For an album about marriage, Deptford Goth’s Songs rings as lonely as breakup debris. The second LP from UK-based singer and producer Daniel Woolhouse, Songs isn’t quite the folksy confessional its title implies. This isn’t Songs of Daniel Woolhouse; you won’t find a “So Long, Marianne” in its ranks. Instead, Songs—maybe titled so simply as recompense for last year’s punny Life After Defo—winds in tender and occasionally cathartic circles, focusing on the fears that accompany an intimacy that’s supposed to be permanent.
I mean, how do pessimists pair off? How do you put down your melancholy long enough to say, “Hey, we’ll probably like each other forever”? And once loneliness is legally written out of your record, where do you put the sadness that mysteriously hasn’t vanished now that you sleep next to the same person every night? Woolhouse’s Songs circles through these problems of commitment as he tries to situate himself as one half of a stable whole.

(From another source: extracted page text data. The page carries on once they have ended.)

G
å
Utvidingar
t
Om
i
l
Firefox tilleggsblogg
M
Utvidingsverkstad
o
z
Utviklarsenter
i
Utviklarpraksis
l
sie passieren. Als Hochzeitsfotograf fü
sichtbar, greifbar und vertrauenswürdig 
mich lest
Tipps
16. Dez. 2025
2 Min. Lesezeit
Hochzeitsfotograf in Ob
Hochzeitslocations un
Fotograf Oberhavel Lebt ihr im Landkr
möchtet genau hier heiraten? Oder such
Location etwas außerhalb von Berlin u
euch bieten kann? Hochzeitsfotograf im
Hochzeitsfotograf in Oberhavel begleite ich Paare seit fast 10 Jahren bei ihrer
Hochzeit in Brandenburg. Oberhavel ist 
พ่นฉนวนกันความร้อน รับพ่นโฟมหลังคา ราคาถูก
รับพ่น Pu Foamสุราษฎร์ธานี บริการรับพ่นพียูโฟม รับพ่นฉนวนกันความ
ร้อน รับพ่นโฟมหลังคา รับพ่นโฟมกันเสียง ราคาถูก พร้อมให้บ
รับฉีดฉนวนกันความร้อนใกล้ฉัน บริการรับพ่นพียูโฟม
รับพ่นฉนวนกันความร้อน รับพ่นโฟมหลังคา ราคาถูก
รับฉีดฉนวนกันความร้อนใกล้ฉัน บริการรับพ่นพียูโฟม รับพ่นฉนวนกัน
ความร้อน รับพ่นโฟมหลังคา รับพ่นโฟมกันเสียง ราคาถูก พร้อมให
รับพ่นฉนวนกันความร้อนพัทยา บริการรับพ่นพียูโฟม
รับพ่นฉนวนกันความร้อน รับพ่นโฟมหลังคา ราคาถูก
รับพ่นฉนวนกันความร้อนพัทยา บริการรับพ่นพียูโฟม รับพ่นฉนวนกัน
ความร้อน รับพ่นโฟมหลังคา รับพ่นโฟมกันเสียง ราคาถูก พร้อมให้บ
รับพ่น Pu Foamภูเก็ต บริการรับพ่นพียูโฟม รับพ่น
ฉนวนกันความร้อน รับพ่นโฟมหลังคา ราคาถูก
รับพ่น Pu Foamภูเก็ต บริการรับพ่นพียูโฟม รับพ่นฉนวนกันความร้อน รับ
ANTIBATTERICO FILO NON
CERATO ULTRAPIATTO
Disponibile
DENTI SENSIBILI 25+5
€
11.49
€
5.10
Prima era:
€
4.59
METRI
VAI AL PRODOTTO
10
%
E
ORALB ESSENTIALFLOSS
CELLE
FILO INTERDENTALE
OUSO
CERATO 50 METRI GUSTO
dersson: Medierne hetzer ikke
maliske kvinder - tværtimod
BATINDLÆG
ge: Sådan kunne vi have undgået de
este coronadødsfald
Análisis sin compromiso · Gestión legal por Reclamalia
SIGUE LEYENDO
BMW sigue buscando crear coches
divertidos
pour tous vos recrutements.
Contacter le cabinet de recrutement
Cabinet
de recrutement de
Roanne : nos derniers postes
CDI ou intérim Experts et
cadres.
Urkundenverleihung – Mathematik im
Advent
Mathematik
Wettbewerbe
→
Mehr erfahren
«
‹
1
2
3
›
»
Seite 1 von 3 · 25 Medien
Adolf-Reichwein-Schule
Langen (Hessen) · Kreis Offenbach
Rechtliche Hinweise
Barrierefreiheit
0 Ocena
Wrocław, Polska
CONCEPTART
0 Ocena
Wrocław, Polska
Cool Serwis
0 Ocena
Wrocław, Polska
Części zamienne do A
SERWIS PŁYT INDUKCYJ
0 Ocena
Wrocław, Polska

“Every new day you can set on fire everything that you own,” Woolhouse sings on “A Circle”. He can build a house, he knows, but not one that won’t burn. This is a guy who’s clearly in love and still can’t help being a downer. “I fell down/ Things all look bad to me,” he sings on “We Symbolise”. “Love stings, everything goes,” he muses on “The Lovers”. What’s more, he’s got to weigh in his headspace with another person every day of his life. If there’s danger, it’s shared, for good or bad: “I saw the weight in your eye in the corner of the night.” In marriage you get to be loved, but you also have to be constantly seen.
Behind his accented murmurs, Woolhouse fills out Songs with bolder strokes than the pale production of Life After Defo. His synthesized instruments all sound synthesized— strings, drums, flutes, and horns plop directly out of a keyboard, and he does nothing to obscure it or make any stab at realism. Acoustic instruments would have projected a sense of collaboration, of others sharing a room and playing with him. Surrounded by fakes, Woolhouse sounds completely alone.

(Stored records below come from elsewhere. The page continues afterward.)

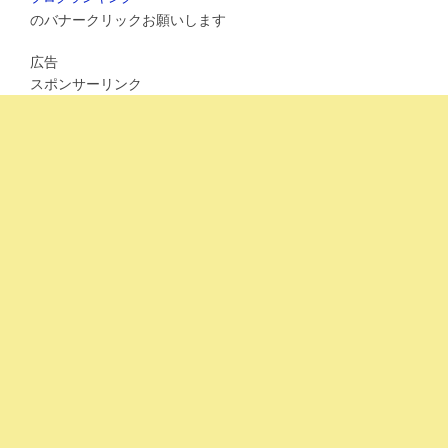
k
のバナークリックお願いします
広告
スポンサーリンク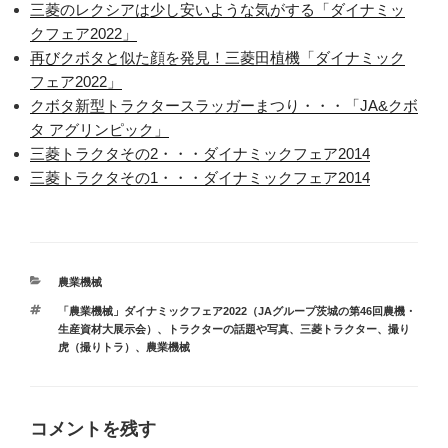
三菱のレクシアは少し安いような気がする「ダイナミッ
クフェア2022」
再びクボタと似た顔を発見！三菱田植機「ダイナミック
フェア2022」
クボタ新型トラクタースラッガーまつり・・・「JA&クボ
タ アグリンピック」
三菱トラクタその2・・・ダイナミックフェア2014
三菱トラクタその1・・・ダイナミックフェア2014
カ
農業機械
テ
タ
「農業機械」ダイナミックフェア2022（JAグループ茨城の第46回農機・
ゴ
グ
生産資材大展示会）
、
トラクターの話題や写真
、
三菱トラクター
、
撮り
リ
虎（撮りトラ）
、
農業機械
ー
コメントを残す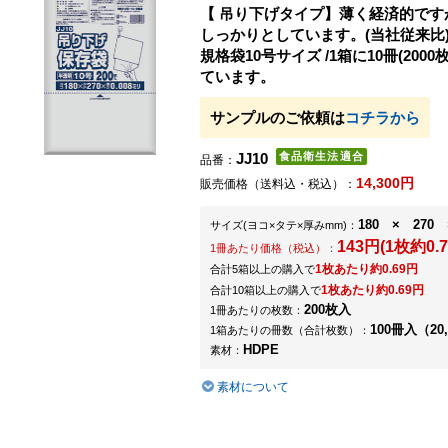
【 吊り下げタイプ】薄く経済的です
しっかりとしています。(当社従来比
規格袋10号サイズ /1箱に10冊(200
ています。
サンプルのご依頼は
コチラから
JJ10
品番：
14,300円
販売価格（送料込・税込）：
180 × 270 
サイズ
(ヨコ×タテ×厚みmm)
：
143円(1枚約0.7
1冊あたり価格（税込）：
1枚あたり約0.69円
合計5箱以上の購入で
1枚あたり約0.69円
合計10箱以上の購入で
200枚入
1冊あたりの枚数：
100冊入（20
1箱あたりの冊数（合計枚数）：
HDPE
素材：
素材について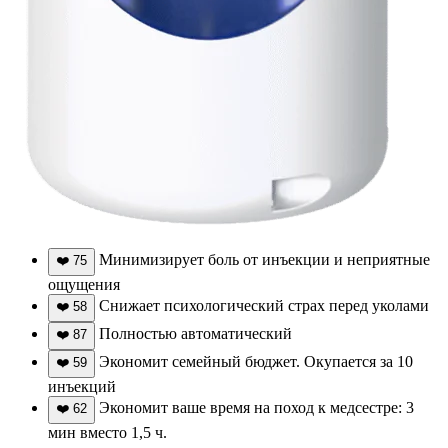
Минимизирует боль от инъекции и неприятные
❤️
75
ощущения
Снижает психологический страх перед уколами
❤️
58
Полностью автоматический
❤️
87
Экономит семейный бюджет. Окупается за 10
❤️
59
инъекций
Экономит ваше время на поход к медсестре: 3
❤️
62
мин вместо 1,5 ч.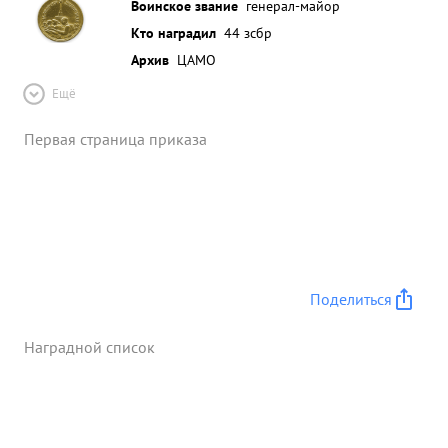
Воинское звание
генерал-майор
Кто наградил
44 зсбр
Архив
ЦАМО
Ещё
Первая страница приказа
Поделиться
Наградной список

It’s there in his solitude that he can get at the roots of his worries. Woolhouse knows that for some of us, getting what you’ve always wanted prompts the question of whether or not you’re even worthy of it in the first place. Throughout Songs, he yearns to be better—to be the sort of guy who deserves the love he wants. “Make me good,” he pleads on the beautifully revolving “Near to a River”. “Make me kind. Lift my body up. Make me kind.” He repeats the words like a mantra as the song overflows, carrying him away on its surf.
Even within the safety of companionship, the outside world threatens danger. “Find each other, cause it’s all we’ve got,” Woolhouse sings on “A Circle”. When he gets far enough outside of his own head, his expressions of love are charmingly simple: “You’re a human, and I like you the best.” That’s it. That’s all there is. He cuts out the sparkle from romance, knowing that it alone won’t save him. But that doesn’t mean he can’t take root in it, can’t wear it like armor. “We’ve got peace in us,” he concludes on “Two Hearts”, the first in the album’s delicate two-song finish. “Love, love is enough.” Then, on “A Shelter, a Weapon”: “If you want me, you can have me ’til the end of time.” There’s no guarantee anything lasts that long, but he’s willing to fight for something like forever.